In the blog last week, I introduced synthetic lethality as a potential strategy for cancer therapy which targets tumour cells whilst having no effect on healthy tissue. Another synthetic lethality paper has recently been published in Nature, this time targeting fumarate hydratase (FH)-deficient cells (Frezza et al., 2011). Mutations in FH cause Hereditary Leiomyomatosis Renal Cell Carcinoma (HLRCC), a syndrome related to BHD (see this previous blog post).
FH is a component of the TCA-cycle that catalyses the hydration of fumarate into malate. The TCA-cycle occurs in the mitochondria and is a major source of NADH. Until now, it has been unclear how FH-deficient cells, which lack a functional TCA-cycle, are able to survive. This new study by Frezza et al. identifies an alternative pathway by which FH-deficient cells can generate NADH. Furthermore, this pathway suggests a novel potential therapy for HLRCC.
The authors began by analysing TCA-cycle metabolites in Fh-/- cells. These cells were found to have an accumulation of fumarate, an increase in succinate and a decrease in malate and citrate. As expected, the steady-state levels of mitochondrial NADH were also lower. However, experiments showed that Fh-/- cells were still capable of generating and oxidising NADH.
In silico modelling was then used to reconstruct metabolic networks and to predict genes that are synthetically lethal with Fh. 24 genes were predicted to be synthetic lethal and 18 of these belong to the haem metabolism pathway, suggesting this pathway is crucial to the survival of FH-deficient cells. The haem pathway uses TCA-derived carbon to generate haem. This use of a TCA-cycle component allows continued flux through the cycle and therefore some generation of NADH.
Three of the predicted synthetic lethal genes were showed to be upregulated in Fh-/- cells. These were haem oxygenase 1 (Hmox1), biliverdin reductase B (Blvrb) and UDP-glucoronyl transferase 2b34 (Ugt2b34). Silencing of Hmox1 by short hairpin RNAs caused a reduction in the growth of Fh-/- cells, with little effect on control cells. To confirm that Hmox1 is synthetic lethal for Fh-/- cells, the Hmox1 inhibitor zinc protoporphyrin (ZnPP) was tested. As with Hmox1 silencing, ZnPP reduced the growth of Fh-/- cells and it also caused a decrease in mitochondrial NADH, whereas only a small change was observed in control cells.

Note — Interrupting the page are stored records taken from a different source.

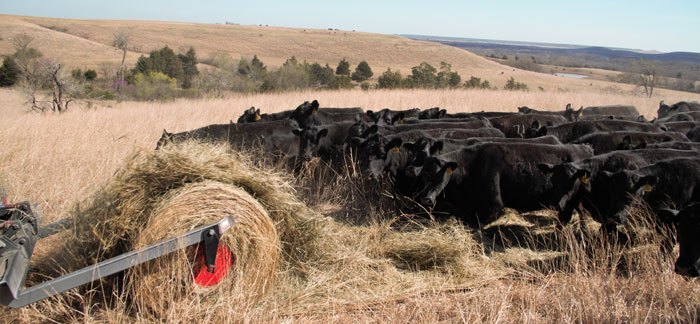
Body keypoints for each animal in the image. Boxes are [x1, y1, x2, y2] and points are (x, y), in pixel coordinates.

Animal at [412, 143, 592, 227]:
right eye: (424, 175)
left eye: (440, 175)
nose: (426, 198)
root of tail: (583, 147)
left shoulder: (494, 206)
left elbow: (475, 223)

Not only does this study identify a metabolic pathway that allows the survival of FH-deficient cells, it also indicates that inhibition of haem metabolism might be an effective therapy for HLRCC. It would be interesting to identify synthetic lethal genes in FLCN-deficient cells as a starting point for developing therapies for BHD syndrome.

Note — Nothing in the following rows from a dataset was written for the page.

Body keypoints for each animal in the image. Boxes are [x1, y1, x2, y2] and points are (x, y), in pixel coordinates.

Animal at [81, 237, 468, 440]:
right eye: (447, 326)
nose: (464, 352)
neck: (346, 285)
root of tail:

- Frezza C, Zheng L, Folger O, Rajagopalan KN, Mackenzie ED, Jerby L, Micaroni M, Chaneton B, Adam J, Hedley A, Kalna G, Tomlinson IP, Pollard PJ, Watson DG, Deberardinis RJ, Shlomi T, Ruppin E, & Gottlieb E (2011). Haem oxygenase is synthetically lethal with the tumour suppressor fumarate hydratase. Nature PMID: 21849978
9 thoughts on “Synthetic lethality as a treatment for HLRCC”
I am just beginning to learn and research BHD Syndrome. The reason is I have Renal Cell Carcinoma with the Chromophobe sub-type. When I learn about the relationship of RCC and skin tags I was shocked because my mother had numerous skin tags. Could it be that she carried the defective gene that resulted in my RCC? Where do I go from here to learn more about this and my particular situation? Any help will be appreciated.
Dear Joyce, thank you for your question. Your RCC may be due to hereditary factors, but the only definitive way of knowing is to have a gene test. The best thing to do may be to talk about BHD syndrome with the doctor who is taking care of your kidneys. I will private message you more information about obtaining a gene test. Thank you.